La forma, chiara e logica, rende più incisivo il processo educativo, suggerendo la possibilità di cogliere l’ordine delle cose e conseguentemente di accettarlo o di contribuire positivamente alla sua modifica. Un’unica scansione modulare definisce l’articolazione in pianta e lo sviluppo in alzato degli edifici: la struttura viene lasciata a vista e, mantenendo invariato il passo, cambia in altezza in corrispondenza degli edifici o dell’asse centrale di attraversamento, ritmato dal sistema trilitico che continua nel verde, suggerendo punti di sosta e aree attrezzate.

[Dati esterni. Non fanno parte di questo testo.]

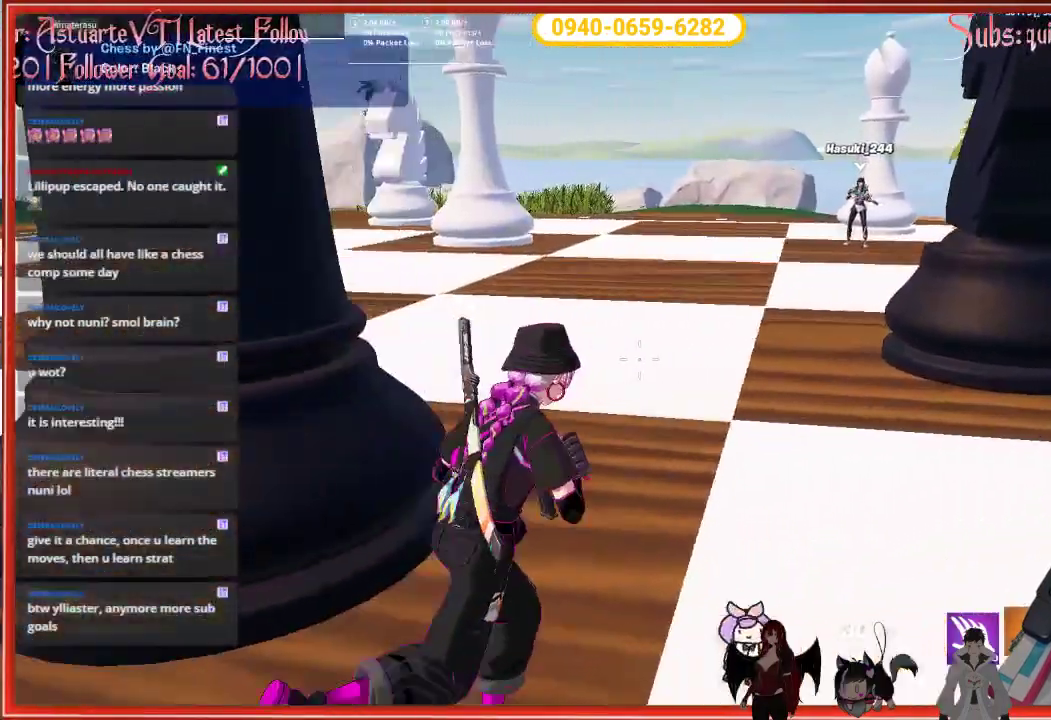
{"buttons": [], "left_stick": "down-right", "right_stick": "center", "events": [[100, "left_stick", "center"], [333, "left_stick", "down-right"]]}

Il sistema costruttivo è dichiarato: gli elementi si affiancano e sono sempre colti nella loro totalità. I pilastri in cemento armato a vista, a sezione costante e con capitello a L asimmetrico, portano travi a sezione rettangolare, strette e alte, che continuano oltre il punto d’appoggio; gli strati successivi, di finitura, sono poggiati sul cemento, e dichiarati nel loro spessore (come nei campi di colore delle camere del convitto).

 

La distribuzione alleggerisce il peso del controllo degli educatori: nel convitto, il più noto fra gli edifici del complesso, due passaggi autonomi portano alle camere degli ospiti e a quelle, all’ultimo livello, degli educatori, grazie all’uso della celeberrima scala leonardesca in testata. Le camerate si articolano su due livelli: il superiore, cui si accede da un basso corridoio vetrato con gli armadietti, è attraversato da una passerella che porta ai servizi igienici, un blocco aggettante in facciata, e al livello inferiore, attraverso una minuta scala a chiocciola in cemento con corrimano in ferro rosso. Lì si trovano, in due bande, i dodici letti, ognuno attrezzato in testata da tre fasce in faggio cui appendere un contenitore personale e un porta salviette: il controllo avviene dal livello più alto e conserva il più possibile l’autonomia del dormire. Lo spazio è sempre colto nella sua interezza e sempre teso all’esterno, grazie alle ampie vetrate e alle spinte dei blocchi aggettanti; la relazione interno esterno è potenziata dalla continuazione del passo strutturale anche nel verde.